By the way having the rent in escrow also protects the Tenant because when the court’s order is that the Landlord owes, let’s says, 30% of the rent to the tenant because of “poor conditions” and he is entitled to the remaining 70%, the tenant is given (according to current law MGL 239, 8A) one week to come up with the 70% or they become homeless. Since the rent was never escrowed most tenants can’t come up with it. So Mandatory Rent Escrow actually can help preserve the tenancy. That point is missed by most Landlord and Tenant Advocates.
Another question that was raised was “Doesn’t Mandatory Rent Escrow deprive tenants of their due process rights?”. The answer is “No”. Tenants still have the right to call the Health Board and poor conditions documented and they still can have their day in Court. The only thing that changes is that they need to demonstrate that they have the rent in a safe place. They are supposed to have the rent to begin with. We are simply asking that they prove that they have the rent to make sure they did not call the Health Board in Bad Faith, Retaliation or because they don’t have the rent. About 95% of all calls to the Health Boards are made in Bad Faith and about 50% of all Housing Court cases are caused by these calls.
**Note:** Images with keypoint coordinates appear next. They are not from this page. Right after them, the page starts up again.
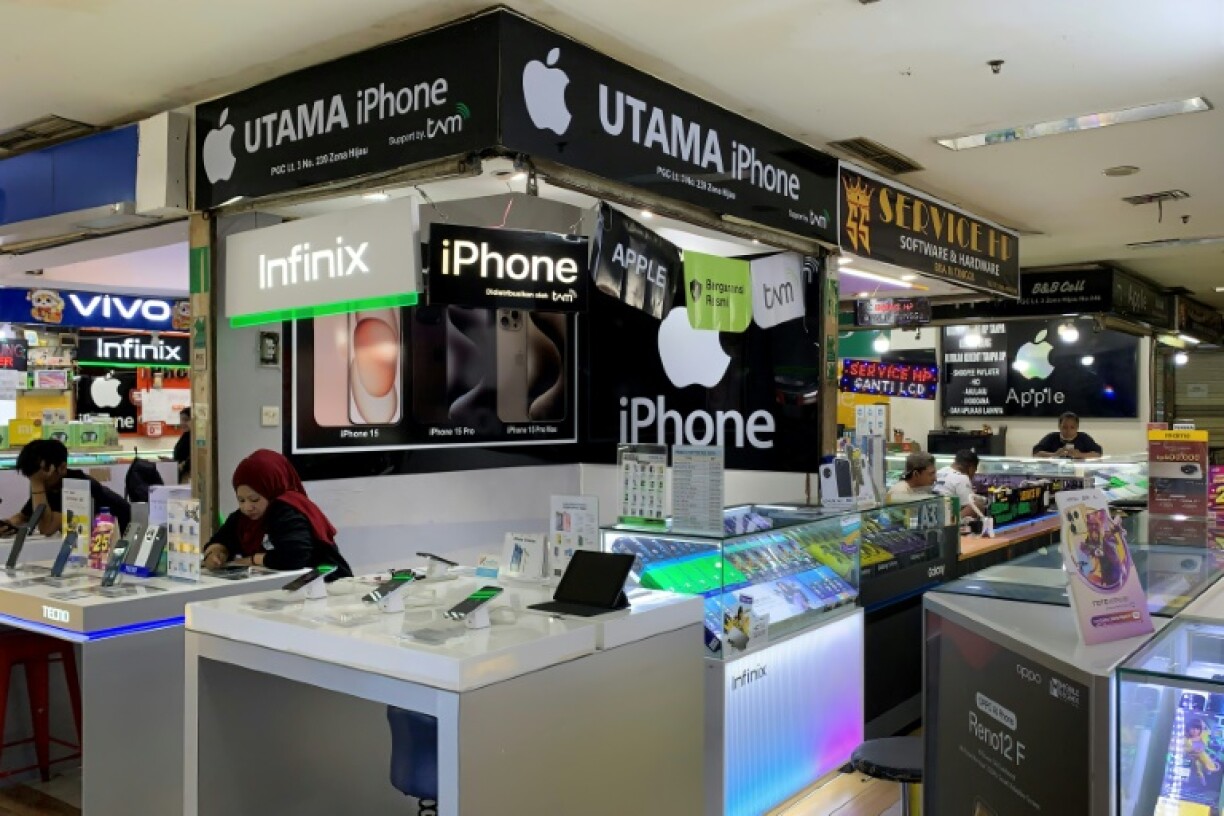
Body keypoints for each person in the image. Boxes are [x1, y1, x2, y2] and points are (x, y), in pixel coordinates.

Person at [203, 449, 352, 577]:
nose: (247, 507)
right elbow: (222, 539)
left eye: (254, 499)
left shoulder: (288, 510)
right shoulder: (243, 518)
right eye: (241, 500)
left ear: (271, 490)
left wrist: (252, 560)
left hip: (325, 586)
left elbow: (294, 557)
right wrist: (215, 553)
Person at [2, 439, 131, 537]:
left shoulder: (79, 486)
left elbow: (46, 527)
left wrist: (37, 483)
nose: (36, 478)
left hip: (121, 541)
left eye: (40, 475)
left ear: (62, 468)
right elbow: (24, 516)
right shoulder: (50, 483)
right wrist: (7, 524)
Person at [934, 449, 988, 520]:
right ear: (971, 467)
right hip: (947, 518)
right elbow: (970, 504)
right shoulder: (962, 478)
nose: (974, 474)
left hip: (935, 512)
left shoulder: (941, 470)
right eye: (974, 470)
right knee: (978, 505)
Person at [1032, 412, 1103, 459]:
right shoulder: (1052, 437)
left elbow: (1098, 453)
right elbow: (1036, 453)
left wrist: (1080, 455)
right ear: (1059, 426)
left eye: (1072, 427)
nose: (1068, 431)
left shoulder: (1083, 437)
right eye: (1065, 427)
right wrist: (1055, 454)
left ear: (1077, 427)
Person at [173, 407, 191, 484]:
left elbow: (193, 458)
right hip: (180, 476)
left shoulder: (194, 439)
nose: (182, 423)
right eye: (181, 420)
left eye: (186, 420)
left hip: (188, 477)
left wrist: (183, 465)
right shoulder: (185, 436)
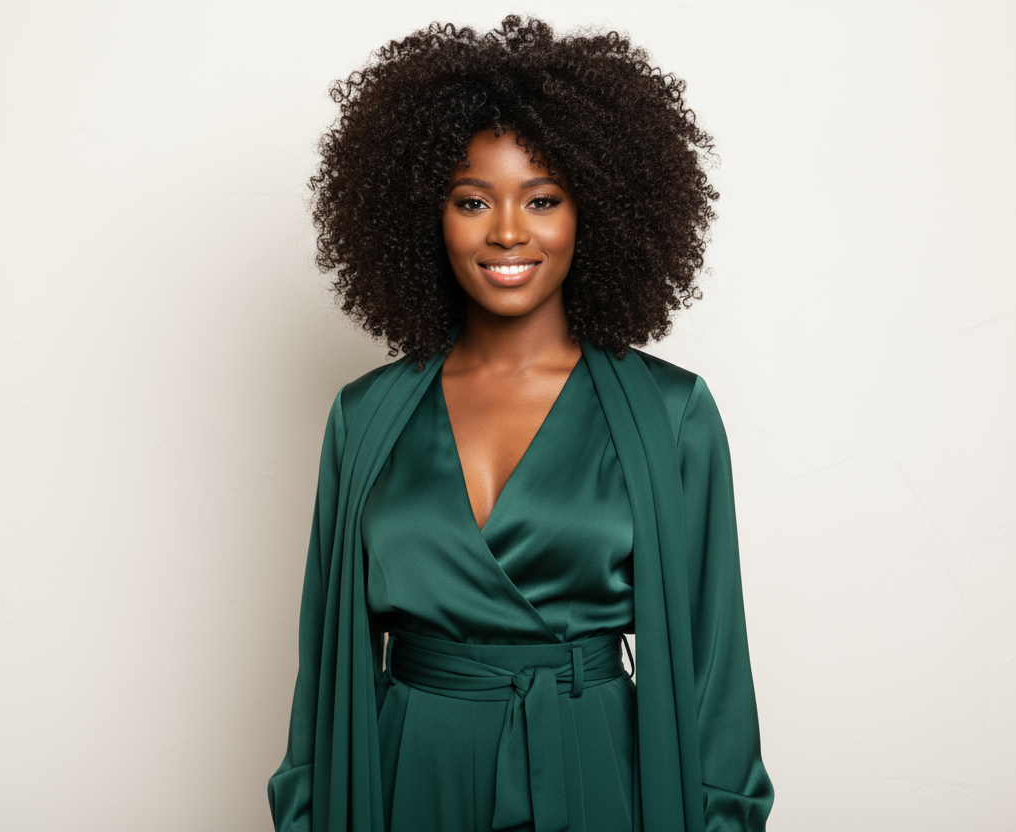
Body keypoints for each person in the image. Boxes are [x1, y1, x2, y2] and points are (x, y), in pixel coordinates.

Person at [269, 15, 773, 832]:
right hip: (411, 778)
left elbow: (716, 675)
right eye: (473, 200)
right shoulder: (363, 419)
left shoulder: (671, 416)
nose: (507, 231)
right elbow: (326, 673)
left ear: (595, 211)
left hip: (595, 768)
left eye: (542, 199)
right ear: (426, 217)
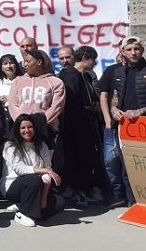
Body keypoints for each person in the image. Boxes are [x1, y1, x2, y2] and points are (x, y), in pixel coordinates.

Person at [100, 36, 146, 207]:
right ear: (123, 52)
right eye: (129, 49)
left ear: (142, 50)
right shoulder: (116, 71)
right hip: (125, 126)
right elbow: (113, 95)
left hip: (143, 123)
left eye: (137, 49)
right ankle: (132, 204)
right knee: (128, 166)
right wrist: (113, 110)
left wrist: (140, 111)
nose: (133, 52)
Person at [56, 45, 103, 206]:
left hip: (79, 126)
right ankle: (79, 193)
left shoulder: (82, 76)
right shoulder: (72, 75)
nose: (94, 64)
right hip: (76, 128)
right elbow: (72, 104)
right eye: (93, 60)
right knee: (78, 160)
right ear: (84, 58)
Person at [0, 114, 64, 227]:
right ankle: (23, 214)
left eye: (30, 127)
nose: (27, 130)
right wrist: (45, 171)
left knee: (59, 203)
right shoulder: (10, 146)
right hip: (13, 186)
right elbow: (20, 169)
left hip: (37, 186)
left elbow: (48, 170)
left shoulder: (42, 146)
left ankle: (23, 206)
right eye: (23, 128)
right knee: (34, 179)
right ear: (17, 130)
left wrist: (44, 200)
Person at [8, 49, 66, 132]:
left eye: (28, 61)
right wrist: (23, 124)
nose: (24, 65)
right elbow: (13, 104)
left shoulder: (56, 82)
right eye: (24, 61)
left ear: (39, 62)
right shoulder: (18, 81)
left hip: (47, 130)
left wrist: (39, 124)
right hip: (23, 131)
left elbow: (56, 107)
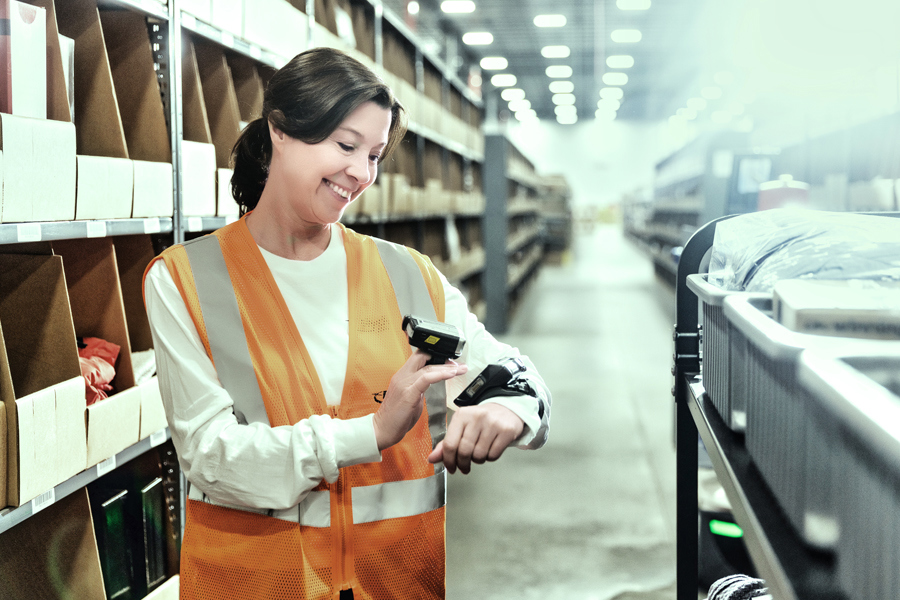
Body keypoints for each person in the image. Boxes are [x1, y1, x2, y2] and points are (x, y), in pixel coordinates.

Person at [143, 46, 550, 600]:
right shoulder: (185, 280)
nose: (362, 174)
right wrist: (371, 434)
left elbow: (509, 372)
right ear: (280, 132)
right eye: (345, 145)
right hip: (256, 586)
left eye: (376, 154)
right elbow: (210, 458)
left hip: (396, 582)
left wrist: (513, 408)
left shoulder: (405, 273)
And finally the question was raised “If tenants cannot withhold rent, wouldn’t landlords lose motivation to repair?” Well, tenants can still withhold rent and they can still use some of the withheld rent to repair (provided they can produce the required receipts later). The difference is that they can withhold but they cannot spend the rent on anything other than repairs (like food and utilities, for example, as they are doing now). This money does not belong to them to spend it. It belongs to the landlord until a judge says otherwise. Landlords have due process rights too (not that anyone cares about it (:) Landlords will not lose motivation because they want to get as much of the escrowed rent as possible. The longer they delay the repairs, the less they will get not to mention if they ignore the Health Report completely they can be found negligent and owe the tenants three rents.
Rep. Honan politely listened to what I had to say, asked several questions, but he did not answer mine. He kept giving me the same lame answer “We are studying the issues and listening to all sides…”
I have to say – at least we know one thing: If this bill does not come out of this Committee this year then it will never come out until the Committee gets new Chairs.